SUPPLIED RECORDS.

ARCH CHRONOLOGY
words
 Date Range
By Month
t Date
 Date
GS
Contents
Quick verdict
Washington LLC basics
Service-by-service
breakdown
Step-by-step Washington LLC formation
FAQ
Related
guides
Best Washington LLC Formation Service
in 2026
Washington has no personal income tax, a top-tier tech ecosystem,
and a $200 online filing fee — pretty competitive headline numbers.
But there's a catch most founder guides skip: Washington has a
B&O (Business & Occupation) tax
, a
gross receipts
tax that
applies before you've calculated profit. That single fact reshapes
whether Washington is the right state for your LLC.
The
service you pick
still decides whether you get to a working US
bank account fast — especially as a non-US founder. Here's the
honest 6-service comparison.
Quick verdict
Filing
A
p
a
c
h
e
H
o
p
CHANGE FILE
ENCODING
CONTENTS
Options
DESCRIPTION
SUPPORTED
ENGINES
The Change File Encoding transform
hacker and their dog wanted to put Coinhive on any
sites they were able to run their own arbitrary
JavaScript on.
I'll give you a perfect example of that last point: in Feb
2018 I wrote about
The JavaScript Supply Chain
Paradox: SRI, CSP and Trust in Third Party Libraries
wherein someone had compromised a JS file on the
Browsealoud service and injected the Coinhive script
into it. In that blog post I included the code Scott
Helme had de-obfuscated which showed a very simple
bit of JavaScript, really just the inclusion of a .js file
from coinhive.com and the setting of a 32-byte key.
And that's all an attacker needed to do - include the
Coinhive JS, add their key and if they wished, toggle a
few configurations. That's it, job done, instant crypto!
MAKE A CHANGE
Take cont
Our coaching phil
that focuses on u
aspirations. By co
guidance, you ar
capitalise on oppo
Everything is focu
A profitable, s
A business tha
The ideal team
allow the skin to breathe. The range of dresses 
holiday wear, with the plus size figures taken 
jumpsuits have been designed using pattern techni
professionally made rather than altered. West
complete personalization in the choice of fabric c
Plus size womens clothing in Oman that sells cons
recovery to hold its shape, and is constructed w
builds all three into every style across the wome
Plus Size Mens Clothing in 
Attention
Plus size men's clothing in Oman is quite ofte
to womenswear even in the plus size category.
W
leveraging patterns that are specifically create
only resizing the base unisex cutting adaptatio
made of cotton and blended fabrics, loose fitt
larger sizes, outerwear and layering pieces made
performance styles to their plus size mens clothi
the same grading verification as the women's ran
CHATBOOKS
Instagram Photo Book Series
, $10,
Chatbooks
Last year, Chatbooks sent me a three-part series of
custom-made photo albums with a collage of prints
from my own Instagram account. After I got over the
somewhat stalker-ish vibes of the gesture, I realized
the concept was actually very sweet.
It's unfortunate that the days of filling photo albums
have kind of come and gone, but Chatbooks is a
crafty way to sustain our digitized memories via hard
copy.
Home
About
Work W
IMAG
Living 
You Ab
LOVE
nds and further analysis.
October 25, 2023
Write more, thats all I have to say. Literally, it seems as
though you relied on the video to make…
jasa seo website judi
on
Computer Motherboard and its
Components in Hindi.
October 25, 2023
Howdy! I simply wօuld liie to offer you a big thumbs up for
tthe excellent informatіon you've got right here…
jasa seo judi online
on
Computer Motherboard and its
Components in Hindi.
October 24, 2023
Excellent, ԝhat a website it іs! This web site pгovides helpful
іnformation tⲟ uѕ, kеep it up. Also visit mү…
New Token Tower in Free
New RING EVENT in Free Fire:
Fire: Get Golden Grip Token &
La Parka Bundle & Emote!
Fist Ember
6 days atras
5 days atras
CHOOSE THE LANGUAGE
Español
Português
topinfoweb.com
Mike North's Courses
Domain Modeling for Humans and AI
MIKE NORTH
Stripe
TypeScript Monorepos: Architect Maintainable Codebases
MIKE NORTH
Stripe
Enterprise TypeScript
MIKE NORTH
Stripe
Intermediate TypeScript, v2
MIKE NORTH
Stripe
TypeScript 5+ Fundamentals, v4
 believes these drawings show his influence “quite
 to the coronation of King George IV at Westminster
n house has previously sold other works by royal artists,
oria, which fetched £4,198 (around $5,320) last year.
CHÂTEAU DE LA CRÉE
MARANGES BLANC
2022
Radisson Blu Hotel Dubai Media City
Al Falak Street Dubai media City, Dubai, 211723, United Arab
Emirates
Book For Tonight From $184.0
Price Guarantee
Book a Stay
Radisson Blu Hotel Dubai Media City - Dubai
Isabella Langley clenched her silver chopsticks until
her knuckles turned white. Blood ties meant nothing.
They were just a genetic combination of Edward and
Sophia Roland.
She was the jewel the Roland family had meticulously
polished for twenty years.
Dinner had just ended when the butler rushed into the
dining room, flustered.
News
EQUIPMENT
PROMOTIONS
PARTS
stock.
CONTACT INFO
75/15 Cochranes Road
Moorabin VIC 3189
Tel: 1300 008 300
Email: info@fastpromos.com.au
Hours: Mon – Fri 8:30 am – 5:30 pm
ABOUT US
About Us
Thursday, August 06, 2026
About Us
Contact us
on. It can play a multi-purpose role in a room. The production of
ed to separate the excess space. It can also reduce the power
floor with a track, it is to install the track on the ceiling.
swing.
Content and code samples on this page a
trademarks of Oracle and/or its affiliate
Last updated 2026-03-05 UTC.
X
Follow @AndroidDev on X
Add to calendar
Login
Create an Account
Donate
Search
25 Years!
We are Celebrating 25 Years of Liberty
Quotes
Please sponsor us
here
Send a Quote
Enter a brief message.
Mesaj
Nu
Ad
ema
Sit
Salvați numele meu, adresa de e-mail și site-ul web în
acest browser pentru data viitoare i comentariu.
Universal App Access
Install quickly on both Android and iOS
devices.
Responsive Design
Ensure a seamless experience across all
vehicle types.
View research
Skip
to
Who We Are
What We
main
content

ASSIGNMENT. The word "Roland" appears in some lines above. Return every one of those lines.

THE ANSWER.
Sophia Roland.
She was the jewel the Roland family had meticulously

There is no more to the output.